USDA Yearbook of Agriculture (1937)
Improvement of Flowers by Breeding
S. L. Emsweller, Principal Horticulturist,
Philip Brierly, Associate Pathologist,
D. V. Lumsden, Associate Physiologist,
F. L. Mulford, Associate Horticulturist,
Division of Fruit and Vegetable Crops and Disseases, Bureau of Plant Industry


Mass selection does result in a gradual improvement even if some of the selected plants transmit poor germ plasm to the next generation, since the good ones have a better chance to be selected and in time predominate, gradually building up the variety. In this way desirable results are often secured, but frequently many years are required before the effects are noticeable. It is not true, however, even though commonly believed, that the selection process in itself is responsible for the gradual changing or improvement of a flower. There is little reason, in the light of our present information on plant breeding, to continue using this method. But even today it is the general practice among many flower breeders.

Following mass selection came so-called line-breeding. Here the breeder selected single plants and grew the seedlings from each selection separately. In this way the descendants of an individual plant could be studied, and the method was soon recognized as a considerable improvement over the earlier practice. It was possible to determine more readily whether an observed variation was hereditary (in the germ plasm) or simply an environmental modification. It also disclosed time status of a given characteristic in the heredity of a plant. If all the seedlings possessed the characteristic, it might be assumed that the plant was "pure" or homozygous for that characteristic and that it would be passed on to all the descendants; if some seedlings had it and some did not, the plant was heterozygous or mixed in its inheritance.

Unfortunately much of the single-plant-selection work of both amateur and professional flower breeders is done with open-pollinated plants—that is, no provision is made to protect from cross-pollination with other nearby plants. Of course, if a flower is normally self-pollinated, it may not be necessary to have this protection, but there are not many flowering plants that are entirely self-pollinated. The outstanding one supposed to be self-pollinated is the sweet pea. Here the stigma, completely surrounded by a group of anthers, is enclosed in that portion of the flower called the keel (fig. 9, D).
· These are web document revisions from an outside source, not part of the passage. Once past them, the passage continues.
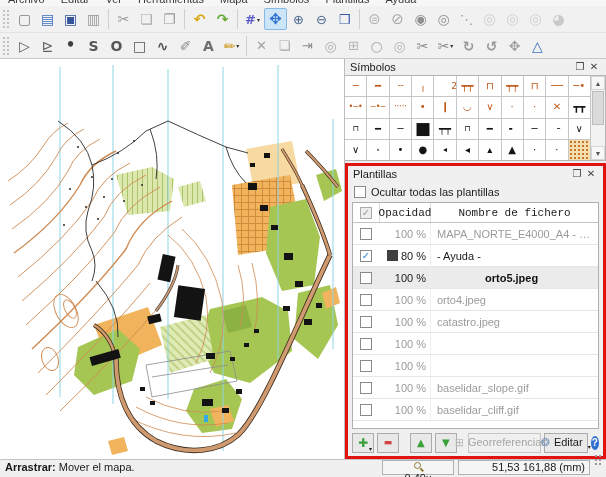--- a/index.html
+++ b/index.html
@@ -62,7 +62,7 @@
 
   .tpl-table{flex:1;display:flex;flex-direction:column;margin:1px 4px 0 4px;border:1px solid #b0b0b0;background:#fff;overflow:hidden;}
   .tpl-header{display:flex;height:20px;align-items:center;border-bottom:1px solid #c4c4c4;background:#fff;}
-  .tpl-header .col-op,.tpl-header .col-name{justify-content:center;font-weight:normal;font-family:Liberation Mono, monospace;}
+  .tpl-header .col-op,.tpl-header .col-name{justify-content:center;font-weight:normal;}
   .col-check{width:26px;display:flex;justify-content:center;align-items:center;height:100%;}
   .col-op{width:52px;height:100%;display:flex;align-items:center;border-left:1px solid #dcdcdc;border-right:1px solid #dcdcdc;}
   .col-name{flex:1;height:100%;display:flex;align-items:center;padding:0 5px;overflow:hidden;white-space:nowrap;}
When the flower matures the pollen is shed and falls on the stigma, which normally does not protrude from the petals forming the keel. In this manner the flower is supposedly protected from all pollen except its own.

Yet conditions in sweet-pea seed fields make this doubtful. If the sweet pea is entirely self-pollinated, it should be a simple matter to keep varieties pure (homozygous), since they could only acquire new genes by way of mutations. While the mutation rate in sweet peas has not been studied, the very large number of offtype plants (rogues) in sweet-pea seed fields certainly cannot be explained on this basis. In some instances these rogues are simply the result of accidental seed mixing, but this is not likely to occur in the case of the more careful growers, who keep their stock seeds separate. Very frequently, also, sweet-pea breeders encounter considerable difficulty in making a strain pure. An examination of several such cases showed that many of the flowers were not fully protected from cross-pollination, as had been assumed. The keel was not fully developed and was too short for the pistil and anthers. As a result the stigma very frequently protruded, even beyond the anthers, so that cross-pollination could easily have occurred.
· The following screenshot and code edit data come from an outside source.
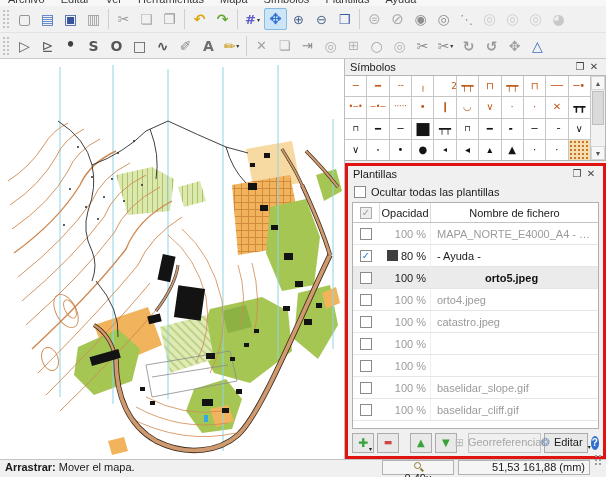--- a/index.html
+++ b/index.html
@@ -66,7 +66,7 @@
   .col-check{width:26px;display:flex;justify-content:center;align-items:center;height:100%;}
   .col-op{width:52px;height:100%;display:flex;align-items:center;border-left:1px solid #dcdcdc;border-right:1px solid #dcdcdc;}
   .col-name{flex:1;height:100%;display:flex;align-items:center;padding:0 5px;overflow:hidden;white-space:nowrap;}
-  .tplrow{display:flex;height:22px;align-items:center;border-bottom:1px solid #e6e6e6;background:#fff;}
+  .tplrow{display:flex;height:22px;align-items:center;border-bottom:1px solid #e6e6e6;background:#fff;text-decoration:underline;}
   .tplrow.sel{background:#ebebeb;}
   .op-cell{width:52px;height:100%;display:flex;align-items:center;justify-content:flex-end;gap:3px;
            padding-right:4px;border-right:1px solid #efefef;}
There are some flowers in which the single-plant-selection method, depending on self-pollination, cannot be used. This may be due to self-sterility, as in some lily species, especially most forms of Lilium longiflorum Thunb., and in some iris, petunia, and Nicotiana species. Sometimes reasons other than self-sterility are responsible for failure of flowers to set seed when single plants are isolated. The pollen may be discharged before the stigma is receptive, or the reverse condition may occur. The structure of the flower may be such that self-pollination is impossible without the aid of some agency such as insects. Sometimes, as in species of Lychnis, the plants are either male (staminate) or female (pistillate). Such types obviously cannot be self-pollinated.
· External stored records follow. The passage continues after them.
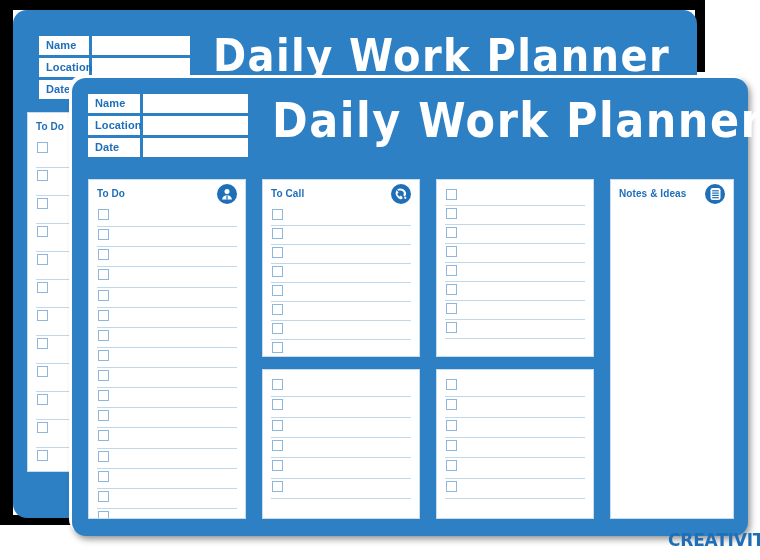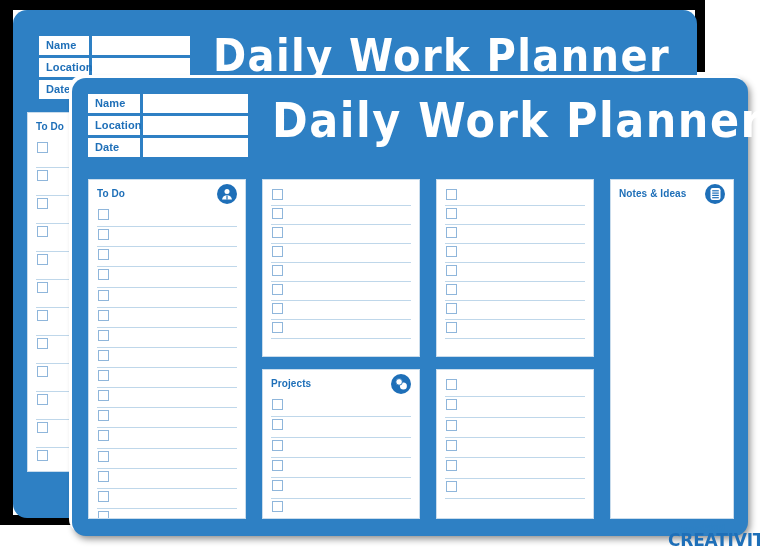--- a/index.html
+++ b/index.html
@@ -333,6 +333,16 @@
         </div>
       </div>
       <div class="panel" style="left: 190px; top: 101px; width: 158px; height: 178px;">
+        <div class="panel-head">
+          <div class="panel-title">To Call</div>
+          <div class="panel-icon">
+            <svg width="14" height="14" viewBox="0 0 14 14">
+              <path d="M3.2 2.2c2.6-1.3 6.1-.6 7.8 1.6 1.6 2 1.4 4.6-.3 5.9l-1.5-1.7c.9-.8.9-2.1 0-3.2C8 3.4 5.9 3 4.4 3.8z" fill="#fff"></path>
+              <path d="M2.6 3.1l2 2.3-1 1.1c-.3.4-.2.9.4 1.8.6.9 1.2 1.3 1.7 1.1l1.2-.8 2 2.3-1.3 1c-1 .7-2.4.2-3.8-1.3C2.3 9 1.5 7.2 1.6 6z" fill="#fff"></path>
+              <circle cx="11.3" cy="10.8" r="1.1" fill="#fff"></circle>
+            </svg>
+          </div>
+        </div>
         <div class="rows">
           <div class="row" style="height: 18px;">
             <div class="cbox"></div>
Single-plant selection or line breeding has many advantages over mass selections. When accompanied with self-pollination it quickly gives strains very uniform for habit of growth and other characters. All undesirable qualities are disclosed rapidly and may be eliminated within a comparatively few generations. Unfortunately, continued self-pollination frequently results in a loss of vigor. As a rule this weakened condition may be corrected by making cross-pollinations between inbred strains. This situation has received considerable attention from corn breeders and is discussed at some length in the 1936 Yearbook of Agriculture.

Compare the opinions expressed above with those of Brunson (1937).